State of Being Verbs

Avoid using the “to be” verbs which are: am, is, are, was, were, be, been and being. Any sentence that uses these verbs is “telling,” rather than “showing,” which is what we want. For example, instead of saying: “Sally is a funny girl,” you could say “I like Sally’s sense of humor,” or “Sally makes me laugh.” Even better, you could portray her being funny – maybe have her telling jokes, or making witty comments, which will completely negate the need to say she is funny in the first place, because the reader will already know.

Excessive Adverbs

Try to avoid using adverbs in your writing, especially after dialogue. An adverb is a word that modifies a verb, adjective, other adverbs, or various other types of words, phrases, and clauses, and typically are just adjectives that end with the suffix -ly.
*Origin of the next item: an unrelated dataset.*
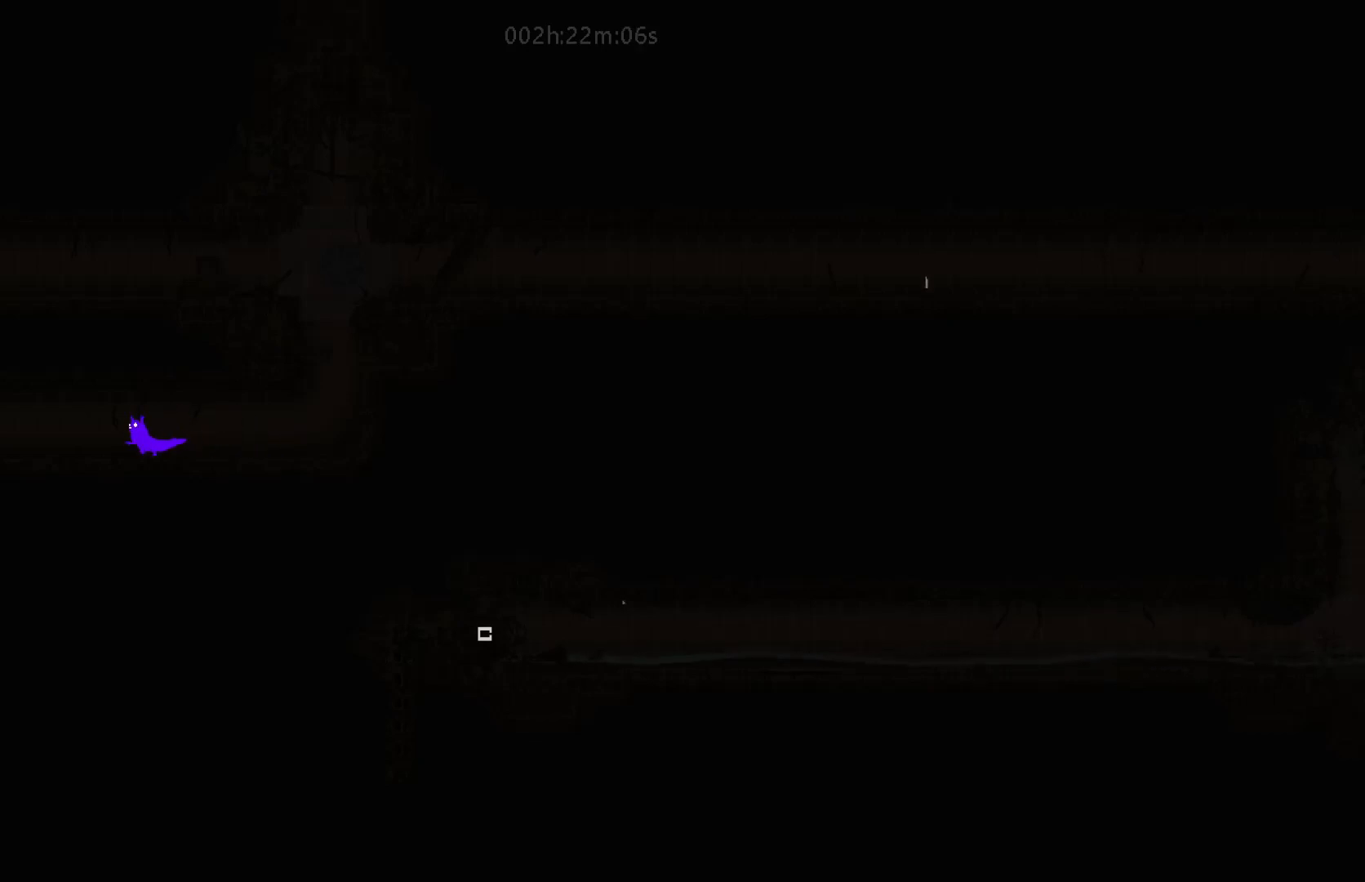
{"keys": ["j", "left"], "mouse_move": "left", "events": [[367, "down", "down"], [400, "j", "down"], [500, "down", "up"]]}
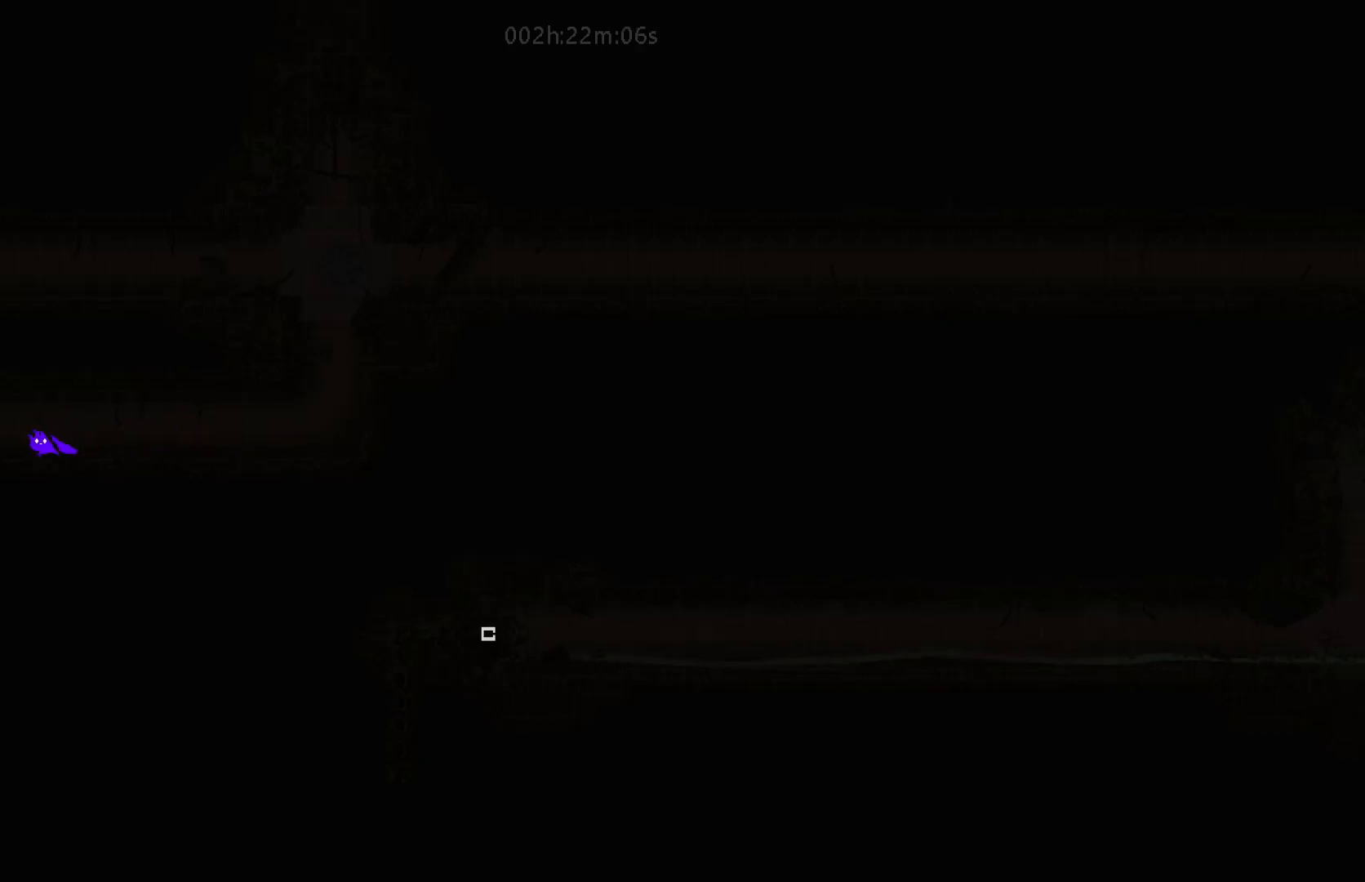
{"keys": ["down", "left"], "mouse_move": "down-left", "events": [[50, "j", "up"], [267, "down", "down"], [300, "j", "down"], [400, "j", "up"]]}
They will distract the reader from your story. There are too many instances of “he said incredulously,” or “she said sarcastically.” A good story or dialogue will convey the tone you’re trying to create without the use of an additional descriptor. The reason adverbs are bad, is that they draw attention outside of your story. It’s important that the reader does not feel the author’s presence but instead, should be able to absorb the story without distraction.

Excessive Description

Description is very different from specific details, which are necessary in a good novel. Description, however, can slow down your narrative. Use this rule of thumb to decide whether to provide a description in your writing – Does it relate to the plot and advance the story? If the answer is no, cut it. Writing is all about moving the plot along, and if you pause to provide a two page description of a building, no matter how lovely, you are stopping the action and taking the reader out of your story. Pace is everything. Stick with the action.

Avoid Generalizing

In contrast to excessive description, specific details are very important to a story. Taking a moment to name a street, or a restaurant, or to briefly describe a dress, makes all the difference to your readers. I recently read a book, which I won’t name, that didn’t provide any details. It made me so mad! She talked about a dress she had chosen to wear out that evening, but didn’t say a thing about it! She could have said it was a little black dress, or a slinky red evening gown, or a floral sundress. The fact that she neglected to provide such important details really took away from her story. It made it less believable. Most readers do have some imagination, but you have to give them something to work with. Expecting them to come up with all the details themselves is unprofessional, and frankly, a bit lazy.